----- TASK INPUT -----
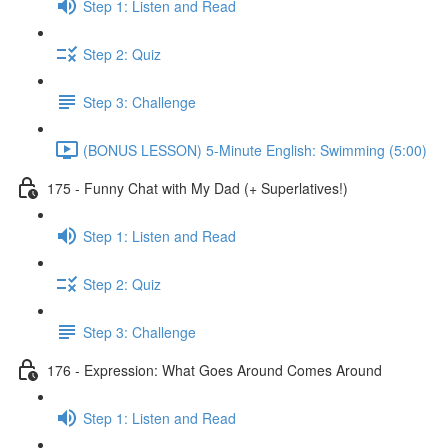
Step 1: Listen and Read
Step 2: Quiz
Step 3: Challenge
(BONUS LESSON) 5-Minute English: Swimming (5:00)
175 - Funny Chat with My Dad (+ Superlatives!)
Step 1: Listen and Read
Step 2: Quiz
Step 3: Challenge
176 - Expression: What Goes Around Comes Around
Step 1: Listen and Read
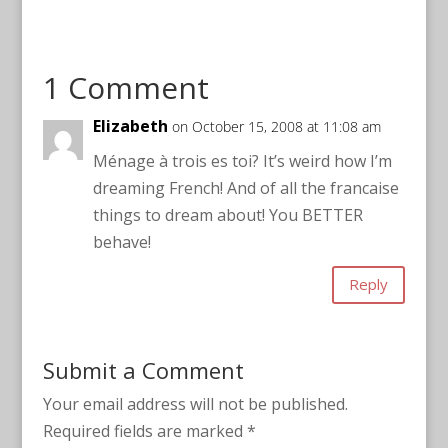
1 Comment
Elizabeth
on October 15, 2008 at 11:08 am
Ménage à trois es toi? It’s weird how I’m
dreaming French! And of all the francaise
things to dream about! You BETTER
behave!
Reply
Submit a Comment
Your email address will not be published.
Required fields are marked
*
-----
EXERCISE GOAL =>
When you transcribe the lines above, keep every word exact but leave the pictures behind.

TASK RESPONSE =>
Step 1: Listen and Read
Step 2: Quiz
Step 3: Challenge
(BONUS LESSON) 5-Minute English: Swimming (5:00)
175 - Funny Chat with My Dad (+ Superlatives!)
Step 1: Listen and Read
Step 2: Quiz
Step 3: Challenge
176 - Expression: What Goes Around Comes Around
Step 1: Listen and Read
1 Comment
Elizabeth
on October 15, 2008 at 11:08 am
Ménage à trois es toi? It’s weird how I’m
dreaming French! And of all the francaise
things to dream about! You BETTER
behave!
Reply
Submit a Comment
Your email address will not be published.
Required fields are marked
*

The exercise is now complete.